原文>
ModuleNotFoundError: No module named 'tensorflow'
忘记激活环境了:
source activate alisure36
error: #error -- unsupported GNU version! gcc versions later than 6 are not supported!
gcc版本太高,所以要降级:
sudo apt-get install gcc-6
sudo apt-get install g++-6
查看安装的gcc:
gcc -v
ls /usr/bin/gcc*
方法一:更改gcc的优先级:
sudo update-alternatives --install /usr/bin/gcc gcc /usr/bin/gcc-6 60 --slave /usr/bin/g++ g++ /usr/bin/g++-6
方法二:
sudo ln -s /usr/bin/gcc-7 /usr/bin/gcc -f
sudo ln -s /usr/bin/gcc-ar-7 /usr/bin/gcc-ar -f
sudo ln -s /usr/bin/gcc-nm-7 /usr/bin/gcc-nm -f
sudo ln -s /usr/bin/gcc-ranlib-7 /usr/bin/gcc-ranlib -f
sudo ln -s /usr/bin/gcc-6 /usr/bin/gcc -f
sudo ln -s /usr/bin/gcc-ar-6 /usr/bin/gcc-ar -f
sudo ln -s /usr/bin/gcc-nm-6 /usr/bin/gcc-nm -f
sudo ln -s /usr/bin/gcc-ranlib-6 /usr/bin/gcc-ranlib -f
sudo ln -s /usr/bin/gcc-5 /usr/bin/gcc -f
sudo ln -s /usr/bin/gcc-ar-5 /usr/bin/gcc-ar -f
sudo ln -s /usr/bin/gcc-nm-5 /usr/bin/gcc-nm -f
sudo ln -s /usr/bin/gcc-ranlib-5 /usr/bin/gcc-ranlib -f
参考:https://blog.csdn.net/qq_28660035/article/details/78703095
/home/ubuntu/miniconda3/envs/alisure36/lib/python3.6/site-packages/tensorflow/include/tensorflow/core/util/cuda_device_functions.h:32:31: fatal error: cuda/include/cuda.h: No such file or directory
#include "cuda/include/cuda.h"
在nvcc中加入下列搜索路径:
-I"/usr/local"

数据展示>
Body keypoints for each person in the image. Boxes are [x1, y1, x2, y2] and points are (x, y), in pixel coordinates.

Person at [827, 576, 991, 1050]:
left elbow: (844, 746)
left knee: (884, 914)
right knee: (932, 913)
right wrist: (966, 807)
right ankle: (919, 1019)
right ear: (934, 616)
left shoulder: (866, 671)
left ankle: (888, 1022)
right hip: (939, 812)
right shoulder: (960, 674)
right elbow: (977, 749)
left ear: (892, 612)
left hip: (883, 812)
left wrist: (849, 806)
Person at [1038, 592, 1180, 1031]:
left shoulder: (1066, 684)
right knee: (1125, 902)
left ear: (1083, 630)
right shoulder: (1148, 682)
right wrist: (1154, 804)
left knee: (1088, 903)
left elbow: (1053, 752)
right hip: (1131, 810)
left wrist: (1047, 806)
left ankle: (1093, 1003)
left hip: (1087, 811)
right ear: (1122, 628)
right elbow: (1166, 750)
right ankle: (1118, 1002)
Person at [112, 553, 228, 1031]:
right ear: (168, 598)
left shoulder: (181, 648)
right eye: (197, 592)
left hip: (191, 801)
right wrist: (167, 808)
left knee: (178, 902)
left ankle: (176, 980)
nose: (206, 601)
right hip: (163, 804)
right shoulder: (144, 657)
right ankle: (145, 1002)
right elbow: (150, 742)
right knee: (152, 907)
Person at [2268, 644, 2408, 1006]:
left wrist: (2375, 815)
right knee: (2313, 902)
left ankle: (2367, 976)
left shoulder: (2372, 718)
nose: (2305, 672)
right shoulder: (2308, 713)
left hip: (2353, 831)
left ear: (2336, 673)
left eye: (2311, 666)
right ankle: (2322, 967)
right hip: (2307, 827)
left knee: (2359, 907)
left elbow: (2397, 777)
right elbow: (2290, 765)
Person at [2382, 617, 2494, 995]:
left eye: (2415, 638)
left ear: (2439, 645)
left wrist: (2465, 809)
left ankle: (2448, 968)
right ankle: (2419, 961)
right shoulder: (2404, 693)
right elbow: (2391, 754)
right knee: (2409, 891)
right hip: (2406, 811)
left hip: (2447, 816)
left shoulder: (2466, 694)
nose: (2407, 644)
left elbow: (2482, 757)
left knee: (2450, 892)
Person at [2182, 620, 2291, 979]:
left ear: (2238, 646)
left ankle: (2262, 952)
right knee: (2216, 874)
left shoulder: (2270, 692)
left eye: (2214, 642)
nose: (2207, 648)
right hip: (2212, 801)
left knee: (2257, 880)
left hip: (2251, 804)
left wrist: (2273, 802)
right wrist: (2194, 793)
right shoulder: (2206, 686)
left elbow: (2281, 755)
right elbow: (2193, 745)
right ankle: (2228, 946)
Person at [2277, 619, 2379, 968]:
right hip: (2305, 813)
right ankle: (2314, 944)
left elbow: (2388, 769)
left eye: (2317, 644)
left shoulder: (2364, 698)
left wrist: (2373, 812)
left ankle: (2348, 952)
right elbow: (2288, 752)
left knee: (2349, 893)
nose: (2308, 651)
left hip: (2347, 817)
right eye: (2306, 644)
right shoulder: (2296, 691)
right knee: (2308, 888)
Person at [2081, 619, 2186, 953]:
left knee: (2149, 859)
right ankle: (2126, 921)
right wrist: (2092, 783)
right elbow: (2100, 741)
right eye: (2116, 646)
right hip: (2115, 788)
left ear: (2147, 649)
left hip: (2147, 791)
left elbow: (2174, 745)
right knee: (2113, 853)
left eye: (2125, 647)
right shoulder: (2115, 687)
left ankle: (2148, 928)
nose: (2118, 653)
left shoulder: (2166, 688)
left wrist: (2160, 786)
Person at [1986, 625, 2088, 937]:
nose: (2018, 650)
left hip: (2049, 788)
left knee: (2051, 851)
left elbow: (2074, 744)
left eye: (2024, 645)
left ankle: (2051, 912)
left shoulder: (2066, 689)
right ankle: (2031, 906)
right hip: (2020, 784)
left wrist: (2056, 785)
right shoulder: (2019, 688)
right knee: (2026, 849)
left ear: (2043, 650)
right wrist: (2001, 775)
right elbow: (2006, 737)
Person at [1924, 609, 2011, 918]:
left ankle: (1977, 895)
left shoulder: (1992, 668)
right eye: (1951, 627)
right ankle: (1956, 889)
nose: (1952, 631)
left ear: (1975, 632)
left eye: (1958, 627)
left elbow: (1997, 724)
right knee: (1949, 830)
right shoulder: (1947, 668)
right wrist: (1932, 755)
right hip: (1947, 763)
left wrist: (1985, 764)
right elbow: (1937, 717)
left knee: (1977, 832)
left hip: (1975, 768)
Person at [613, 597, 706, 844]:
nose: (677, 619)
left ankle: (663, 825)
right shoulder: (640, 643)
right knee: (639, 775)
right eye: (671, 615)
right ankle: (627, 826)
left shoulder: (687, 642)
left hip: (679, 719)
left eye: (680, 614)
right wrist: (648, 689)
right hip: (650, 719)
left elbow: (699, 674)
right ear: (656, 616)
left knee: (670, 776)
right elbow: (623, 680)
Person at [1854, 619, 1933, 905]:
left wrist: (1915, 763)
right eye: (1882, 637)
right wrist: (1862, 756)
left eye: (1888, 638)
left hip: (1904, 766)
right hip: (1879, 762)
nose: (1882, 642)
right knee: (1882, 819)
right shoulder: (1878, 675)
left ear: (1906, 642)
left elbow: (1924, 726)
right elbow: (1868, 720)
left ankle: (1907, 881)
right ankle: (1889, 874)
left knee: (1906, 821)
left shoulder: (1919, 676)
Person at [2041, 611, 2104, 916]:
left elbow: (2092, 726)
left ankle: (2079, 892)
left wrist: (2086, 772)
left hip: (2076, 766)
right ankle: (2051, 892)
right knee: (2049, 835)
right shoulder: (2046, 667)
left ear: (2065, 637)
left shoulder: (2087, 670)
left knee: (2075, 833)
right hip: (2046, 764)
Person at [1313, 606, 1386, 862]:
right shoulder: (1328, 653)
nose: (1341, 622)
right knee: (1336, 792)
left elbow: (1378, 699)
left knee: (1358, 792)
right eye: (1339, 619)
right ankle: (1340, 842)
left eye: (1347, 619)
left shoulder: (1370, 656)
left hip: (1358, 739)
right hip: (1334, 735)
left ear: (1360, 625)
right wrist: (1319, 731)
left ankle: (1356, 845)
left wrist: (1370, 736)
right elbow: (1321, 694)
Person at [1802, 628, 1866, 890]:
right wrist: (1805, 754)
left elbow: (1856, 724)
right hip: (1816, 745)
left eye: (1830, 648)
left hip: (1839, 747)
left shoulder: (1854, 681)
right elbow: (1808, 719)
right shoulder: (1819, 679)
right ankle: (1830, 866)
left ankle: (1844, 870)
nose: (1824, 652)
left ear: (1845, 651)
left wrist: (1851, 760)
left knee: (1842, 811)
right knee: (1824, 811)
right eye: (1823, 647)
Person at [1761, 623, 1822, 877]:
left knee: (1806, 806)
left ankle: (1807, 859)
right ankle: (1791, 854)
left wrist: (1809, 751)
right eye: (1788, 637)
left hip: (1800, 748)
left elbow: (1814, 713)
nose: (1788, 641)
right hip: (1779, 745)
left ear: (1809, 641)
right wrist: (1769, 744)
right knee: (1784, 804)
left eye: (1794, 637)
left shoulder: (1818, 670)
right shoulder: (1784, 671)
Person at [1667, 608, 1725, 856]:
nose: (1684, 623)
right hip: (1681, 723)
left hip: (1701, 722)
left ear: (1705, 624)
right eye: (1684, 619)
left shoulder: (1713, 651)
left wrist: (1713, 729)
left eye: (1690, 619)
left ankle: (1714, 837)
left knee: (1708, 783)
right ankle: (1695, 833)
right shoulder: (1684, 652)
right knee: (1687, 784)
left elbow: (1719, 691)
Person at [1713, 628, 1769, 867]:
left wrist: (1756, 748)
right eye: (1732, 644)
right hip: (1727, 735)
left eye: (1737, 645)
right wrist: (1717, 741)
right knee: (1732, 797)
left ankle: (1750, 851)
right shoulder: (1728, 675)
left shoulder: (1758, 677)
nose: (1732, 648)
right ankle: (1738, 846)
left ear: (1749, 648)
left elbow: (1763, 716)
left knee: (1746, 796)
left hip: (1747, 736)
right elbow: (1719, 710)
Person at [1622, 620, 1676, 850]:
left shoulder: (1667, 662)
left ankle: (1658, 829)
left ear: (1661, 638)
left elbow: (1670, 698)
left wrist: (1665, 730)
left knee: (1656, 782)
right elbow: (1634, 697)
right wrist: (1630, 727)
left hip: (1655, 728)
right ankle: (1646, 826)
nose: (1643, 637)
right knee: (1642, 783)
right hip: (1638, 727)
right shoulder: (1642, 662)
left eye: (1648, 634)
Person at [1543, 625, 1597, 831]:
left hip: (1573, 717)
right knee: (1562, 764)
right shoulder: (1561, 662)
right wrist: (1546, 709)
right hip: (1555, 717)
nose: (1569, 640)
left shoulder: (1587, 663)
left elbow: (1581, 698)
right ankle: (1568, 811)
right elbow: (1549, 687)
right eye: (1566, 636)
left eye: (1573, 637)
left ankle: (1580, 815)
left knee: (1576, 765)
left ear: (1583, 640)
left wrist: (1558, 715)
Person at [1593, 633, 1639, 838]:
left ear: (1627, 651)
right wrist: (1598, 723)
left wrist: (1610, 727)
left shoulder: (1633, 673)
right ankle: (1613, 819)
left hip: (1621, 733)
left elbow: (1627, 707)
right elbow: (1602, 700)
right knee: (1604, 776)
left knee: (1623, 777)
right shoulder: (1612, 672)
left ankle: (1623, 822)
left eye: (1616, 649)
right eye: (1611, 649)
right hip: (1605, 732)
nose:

学以致用>
**A)** 请将原文中的“gcc版本太高,所以要降级:”一句译成英文。
**B)** 请输出原文中的一段内容:自含有“ModuleNotFoundError: No module”的词句起,至“are not supported!”止,一字不改。
**C)** 请依据原文回答下列问题:
(i) 出现“ModuleNotFoundError: No module named 'tensorflow'”的原因是什么?
(ii) 编译报错信息中称哪些版本的gcc不受支持?
(iii) 为解决找不到“cuda/include/cuda.h”的问题,原文要求在nvcc中加入什么搜索路径?

练习答案>
**A)** The gcc version is too high, so it needs to be downgraded:

**B)**
ModuleNotFoundError: No module named 'tensorflow'
忘记激活环境了:
source activate alisure36
error: #error -- unsupported GNU version! gcc versions later than 6 are not supported!

**C)**
(i) 忘记激活环境了。
(ii) 高于6的gcc版本(gcc versions later than 6)。
(iii) -I"/usr/local"